2014 GSA Annual Meeting in Vancouver, British Columbia (19–22 October 2014)

Paper No. 230-6
Presentation Time: 10:15 AM


ANUDU, Goodluck1, STEPHENSON, Randell1, MACDONALD, David1 and OAKEY, Gordon Neil2, (1)School of Geosciences, University of Aberdeen, Meston Building, King's College, Aberdeen, AB24 3UE, Scotland, (2)Geological Survey of Canada, 1 Challenger Drive, Dartmouth, NS B2Y 4A2, Canada

The north-eastern Canadian polar margin is bordered to the north by the Alpha Ridge, a dominantly magmatic complex within the Amerasia Basin of the Arctic Ocean. The characteristics of the gravity and magnetic fields change notably along the polar margin, with two main segments recognised. First, the Beaufort Sea NE to western Ellesmere Island segment is characterised by large magnitude elliptical gravity highs and magnetic lows. Second, the Ellesmere Island-Alpha Ridge segment of the margin is characterised by moderate gravity anomalies and irregularly distributed magnetic highs. The geophysical signature of the first segment is typical of passive continental margins. Aeromagnetic and gravity data in the transition zone between these contrasting domains of the Canadian polar margin have been analysed using various edge enhancement methods and the results highlight several magnetic domains as well as some known and a number of previously unknown tectonic and magmatic elements. Dykes and other structures have NW-SE, NE-SW and N-S major trends. Magnetic highs observed over the Alpha Ridge indicate the occurrence of extensive and voluminous crustal magmatic bodies.

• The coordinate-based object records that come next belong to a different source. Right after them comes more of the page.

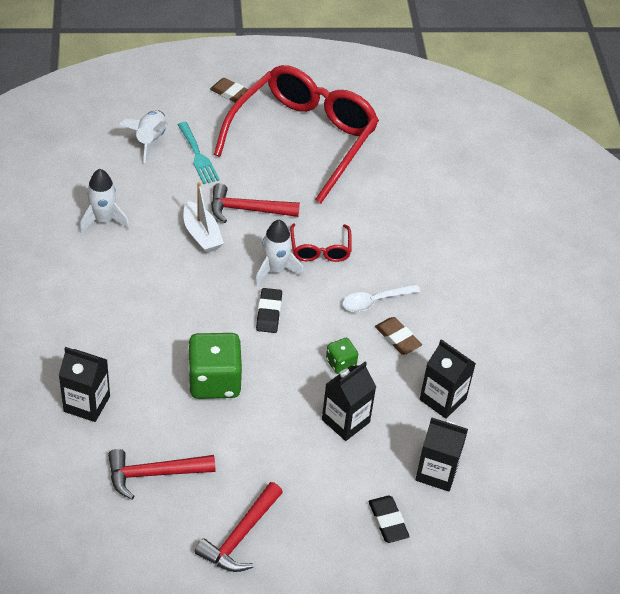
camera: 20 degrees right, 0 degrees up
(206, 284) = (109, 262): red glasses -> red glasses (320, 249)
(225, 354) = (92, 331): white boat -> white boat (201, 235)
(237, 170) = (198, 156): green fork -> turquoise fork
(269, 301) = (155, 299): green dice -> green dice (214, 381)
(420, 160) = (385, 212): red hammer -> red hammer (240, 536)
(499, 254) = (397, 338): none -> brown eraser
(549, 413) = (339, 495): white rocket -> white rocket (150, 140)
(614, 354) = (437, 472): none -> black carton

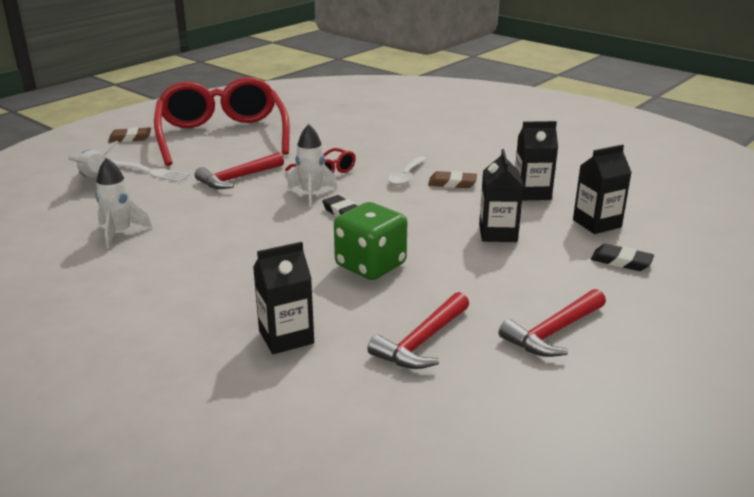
camera: 40 degrees left, 20 degrees down
(198, 156) = (151, 172): turquoise fork -> white fork
(201, 235) = (222, 204): white boat -> none
(240, 536) = (553, 332): red hammer -> red hammer turned 60 degrees clockwise
(341, 363) = (440, 211): green dice -> none

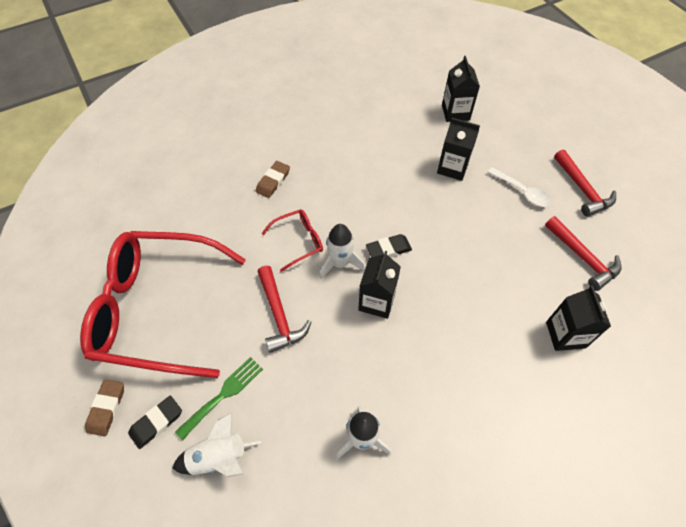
camera: 70 degrees left, 30 degrees up
(151, 172) = (223, 394): white fork -> green fork
(370, 265) = (478, 256): green dice -> none
(406, 176) = (333, 187): white spoon -> white spoon (522, 191)
(452, 183) = (361, 164): brown eraser -> brown eraser (273, 181)
(532, 193) = (397, 125): black carton -> black carton (377, 301)
(621, 261) = (508, 123): black eraser -> black eraser (156, 422)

Combined 2-D gravity and magnetic data modelling along five profiles constrained by coincident deep seismic refraction velocity models implies the presence of a number of distinct crustal bodies and major sedimentary sub-basins. High density and highly magnetised crustal layers occur beneath the offshore regions. Moho depths vary from 26-29 km offshore to 25-32 km onshore. A continental affinity for all crustal units in the 2-D models is inferred. It is generally considered that sea-floor spreading in Canada Basin (the presumed oceanic part of the Amerasia Basin), Alpha Ridge magmatism and much of the associated widespread magmatic activity occurred in the Early Cretaceous. Absence of these volcanic and intrusive rocks in the imaged sub-basins beneath the northeastern Canadian polar margin area suggests that these sub-basins probably formed after the Alpha Ridge magmatism.